OpenAI offers a much cheaper alternative to GPT4 with gpt-3.5-turbo or gpt-4-turbo. These models perform very well at a fraction of the price of GPT4. Our advice is to start here.
If you are not allowed to use OpenAI directly, use the Azure OpenAI version in more restrictive/high security environments.
Google currently offers Palm2 which is mostly comparable to the OpenAI offerings.
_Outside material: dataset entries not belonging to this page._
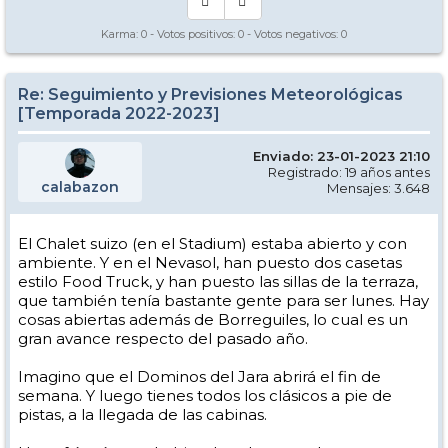
Karma:
0
- Votos positivos:
0
- Votos negativos:
0
Re: Seguimiento y Previsiones Meteorológicas
[Temporada 2022-2023]
Enviado: 23-01-2023 21:10
Registrado: 19 años antes
calabazon
Mensajes: 3.648
El Chalet suizo (en el Stadium) estaba abierto y con
ambiente. Y en el Nevasol, han puesto dos casetas
estilo Food Truck, y han puesto las sillas de la terraza,
que también tenía bastante gente para ser lunes. Hay
cosas abiertas además de Borreguiles, lo cual es un
gran avance respecto del pasado año.
Imagino que el Dominos del Jara abrirá el fin de
semana. Y luego tienes todos los clásicos a pie de
pistas, a la llegada de las cabinas.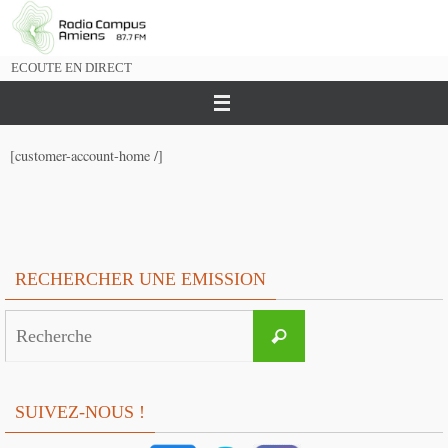
Passer
vers
le
ECOUTE EN DIRECT
contenu
[customer-account-home /]
RECHERCHER UNE EMISSION
Search
Recherche
for:
SUIVEZ-NOUS !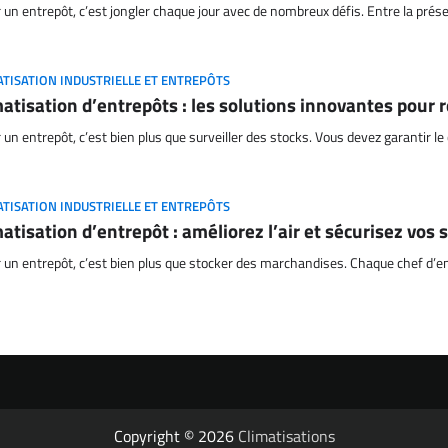
 un entrepôt, c’est jongler chaque jour avec de nombreux défis. Entre la pré
ATISATION INDUSTRIELLE ET ENTREPÔTS
matisation d’entrepôts : les solutions innovantes pour 
 un entrepôt, c’est bien plus que surveiller des stocks. Vous devez garantir le
ATISATION INDUSTRIELLE ET ENTREPÔTS
matisation d’entrepôt : améliorez l’air et sécurisez vos
 un entrepôt, c’est bien plus que stocker des marchandises. Chaque chef d’ent
Copyright © 2026
Climatisations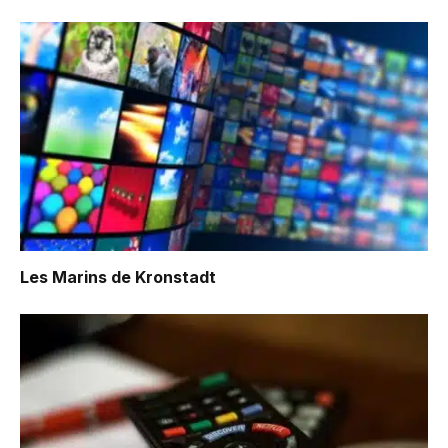
Les Marins de Kronstadt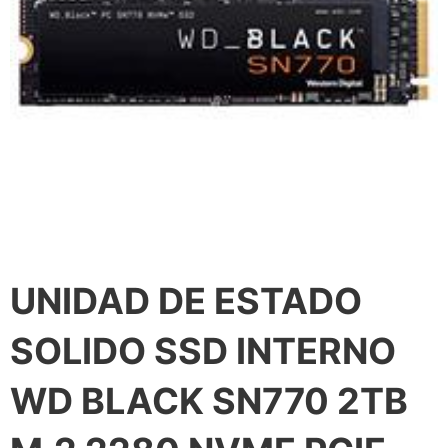
UNIDAD DE ESTADO
SOLIDO SSD INTERNO
WD BLACK SN770 2TB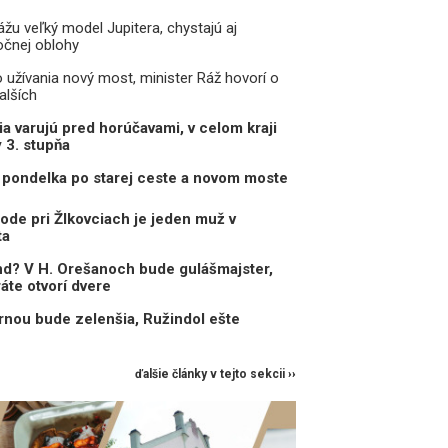
žu veľký model Jupitera, chystajú aj
očnej oblohy
o užívania nový most, minister Ráž hovorí o
alších
a varujú pred horúčavami, v celom kraji
y 3. stupňa
pondelka po starej ceste a novom moste
ode pri Žlkovciach je jeden muž v
ta
d? V H. Orešanoch bude gulášmajster,
ráte otvorí dvere
nou bude zelenšia, Ružindol ešte
ďalšie články v tejto sekcii ››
Customers who are in the GCP ecosystem should look into this first.
Amazon has the Bedrock family of products and Cohere for embeddings. With the recent Anthropic (Claude model) investment, they will have a very compelling offering.
There is a large selection of open source models like Meta’s LLaMA2, and derivative fine tunes (alpaca, wizard, orca, vicuna) that similarly perform well on these tasks and can be hosted and executed locally. Quantized (reduced precision) versions of these models can operate on regular CPUs and even on laptops. If cloud/api costs are a concern these are worth considering. If the sensitivity of the data doesn’t allow it to leave a local data center, this may be the only option.
Mistral, a newcomer to the open source LLM field has the strongest performing small open source LLM model I’ve seen to date, I highly recommend this one over the LLama2 family of models.
Many 3rd party open source LLM providers have appeared recently, and should be investigated for cost, before trying to host your own LLM internally. This could be drastically cheaper than standing something up yourself.